Shelli Aderman is our Program Coordinator. She comes to Rabbis Without Borders at Clal from a varied and exciting background. A former professional stage manager in theatre, Shelli has worked on Broadway and throughout North America and Canada with The Flaming Idiots, a Vaudevillian, juggling, comedy trio. Within the Jewish community, Shelli has been able to put her stage management training to use as an Administrator for Congregation Tehillah in Riverdale and Emanuel Congregation in Chicago. Also in Chicago, Shelli was the Youth Advisor and Youth Service Leader for Anshe Emet Synagogue while also being the production supervisor for Chicago Jewish Day School’s annual musical. A graduate of Hofstra University and Young Judaea’s Year Course, Shelli is thrilled to be part of CLAL.

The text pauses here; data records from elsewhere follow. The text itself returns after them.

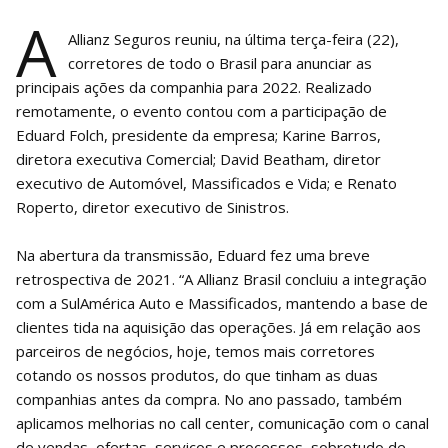
A
Allianz Seguros reuniu, na última terça-feira (22),
corretores de todo o Brasil para anunciar as
principais ações da companhia para 2022. Realizado
remotamente, o evento contou com a participação de
Eduard Folch, presidente da empresa; Karine Barros,
diretora executiva Comercial; David Beatham, diretor
executivo de Automóvel, Massificados e Vida; e Renato
Roperto, diretor executivo de Sinistros.
Na abertura da transmissão, Eduard fez uma breve
retrospectiva de 2021. “A Allianz Brasil concluiu a integração
com a SulAmérica Auto e Massificados, mantendo a base de
clientes tida na aquisição das operações. Já em relação aos
parceiros de negócios, hoje, temos mais corretores
cotando os nossos produtos, do que tinham as duas
companhias antes da compra. No ano passado, também
aplicamos melhorias no call center, comunicação com o canal
de vendas, ofertas, serviços e processos, sobretudo de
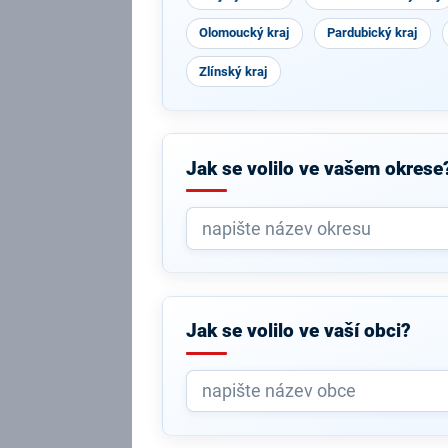
Olomoucký kraj
Pardubický kraj
Zlínský kraj
Jak se volilo ve vašem okrese
Jak se volilo ve vaší obci?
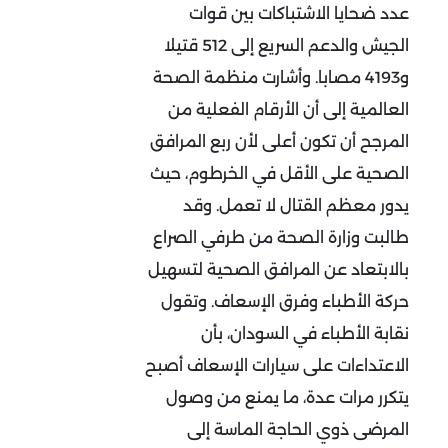
عدد ضحايا الاشتباكات بين قوات
الجيش والدعم السريع إلى 512 قتيلا
و4193 مصابا. وأشارت منظمة الصحة
العالمية إلى أن الأرقام الفعلية من
المرجح أن تكون أعلى لأن ربع المرافق
الصحية على الأقل في الخرطوم، حيث
يدور معظم القتال لا تعمل. وقد
طالبت وزارة الصحة من طرفي الصراع
بالابتعاد عن المرافق الصحية لتسهيل
حركة الأطباء وفرق الإسعاف. وتقول
نقابة الأطباء في السودان، بأن
الاعتداءات على سيارات الإسعاف أصبح
يتكرر مرات عدة، ما يمنع من وصول
المرضى ذوي الحاجة الماسة إلى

Rabbi Helaine Ettinger earned her B.A in English Literature from Princeton University, her rabbinic ordination from HUC-JIR in 1991 and her Masters in Jewish Education from HUC-JIR in 2017. In her rabbinate she has served in small congregations in New Jersey and Pennsylvania as well as serving as the Synagogue Outreach Coordinator for the MetroWest Jewish Health and Healing Center. She currently serves as the rabbi of Philipstown Reform Synagogue in Cold Spring, NY. In addition, she is a volunteer pastoral care visitor at St Barnabas Hospital in Livingston, NJ and a member of Congregation B’nai Israel, a conservative congregation in Millburn, NJ where she also works with the Board on leadership development as part of the (United Synagogue) SULAM project. Her work has been published in The Women’s Torah Commentary, The Women’s Haftarah Commentary both published by Jewish Lights, and she has a chapter about Ne’ilah as a rite of passage in Lawrence A. Hoffman’s next book in the “Prayers of Awe” series. She has taught the Melton Adult Mini-Course in its regular format, in a pilot format for parents of younger children and in a graduate class. She is a Past President of the Women’s Rabbinic Network. She lived for 5 years in Kfar Saba, Israel where she prepared students with special needs to become Bar and Bat Mitzvah. For the last 17 years she has lived in NJ with her husband and three children.